- Records for the exercise -

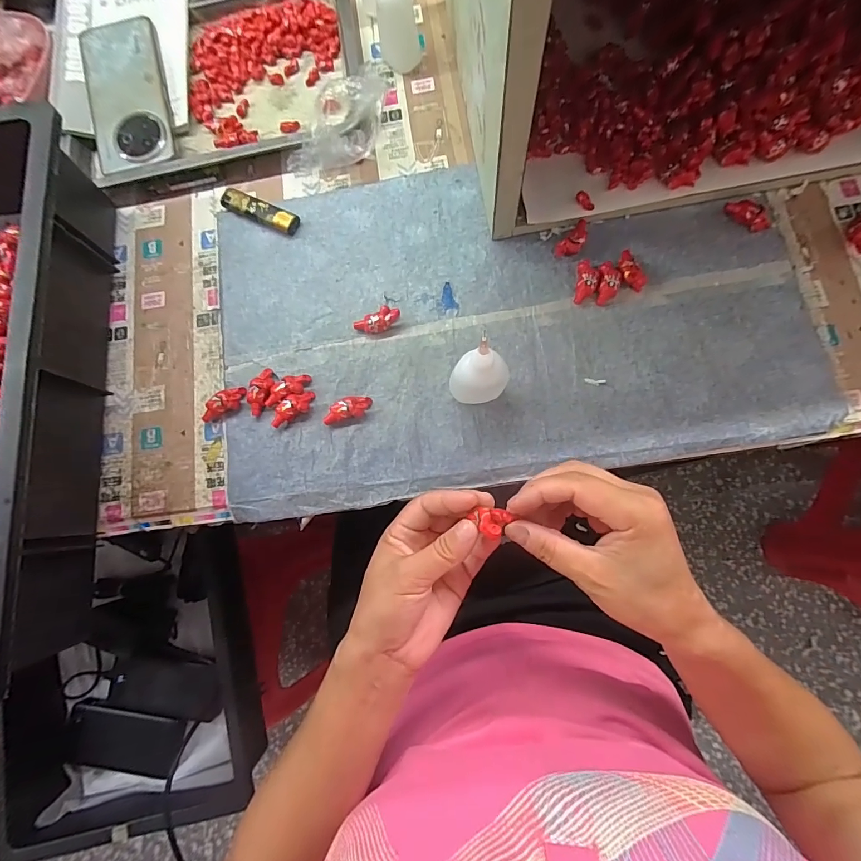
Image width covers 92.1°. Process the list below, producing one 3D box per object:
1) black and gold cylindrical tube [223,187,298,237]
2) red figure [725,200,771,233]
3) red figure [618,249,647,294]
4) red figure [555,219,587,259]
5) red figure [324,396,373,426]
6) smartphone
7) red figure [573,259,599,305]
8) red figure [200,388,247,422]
[{"bbox_3d":[-0.164,-0.212,0.399,0.081,0.011,0.020,26,83,9],"label":"black and gold cylindrical tube"},{"bbox_3d":[0.273,-0.185,0.355,0.038,0.015,0.015,41,86,11],"label":"red figure"},{"bbox_3d":[0.171,-0.137,0.356,0.018,0.014,0.038,-21,79,1],"label":"red figure"},{"bbox_3d":[0.127,-0.167,0.367,0.018,0.010,0.035,41,86,11],"label":"red figure"},{"bbox_3d":[-0.071,-0.018,0.353,0.041,0.013,0.018,-14,79,3],"label":"red figure"},{"bbox_3d":[-0.305,-0.339,0.416,0.076,0.011,0.157,-12,85,-4],"label":"smartphone"},{"bbox_3d":[0.134,-0.129,0.358,0.017,0.012,0.041,8,81,7],"label":"red figure"},{"bbox_3d":[-0.182,-0.023,0.364,0.043,0.016,0.017,-23,79,1],"label":"red figure"}]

- What the task asks -
When you reach the line that contains "2) red figure [725,200,771,233]" in the material above, please copy it and every line after it exactly, stopping only at the last line.

- Task answer -
2) red figure [725,200,771,233]
3) red figure [618,249,647,294]
4) red figure [555,219,587,259]
5) red figure [324,396,373,426]
6) smartphone
7) red figure [573,259,599,305]
8) red figure [200,388,247,422]
[{"bbox_3d":[-0.164,-0.212,0.399,0.081,0.011,0.020,26,83,9],"label":"black and gold cylindrical tube"},{"bbox_3d":[0.273,-0.185,0.355,0.038,0.015,0.015,41,86,11],"label":"red figure"},{"bbox_3d":[0.171,-0.137,0.356,0.018,0.014,0.038,-21,79,1],"label":"red figure"},{"bbox_3d":[0.127,-0.167,0.367,0.018,0.010,0.035,41,86,11],"label":"red figure"},{"bbox_3d":[-0.071,-0.018,0.353,0.041,0.013,0.018,-14,79,3],"label":"red figure"},{"bbox_3d":[-0.305,-0.339,0.416,0.076,0.011,0.157,-12,85,-4],"label":"smartphone"},{"bbox_3d":[0.134,-0.129,0.358,0.017,0.012,0.041,8,81,7],"label":"red figure"},{"bbox_3d":[-0.182,-0.023,0.364,0.043,0.016,0.017,-23,79,1],"label":"red figure"}]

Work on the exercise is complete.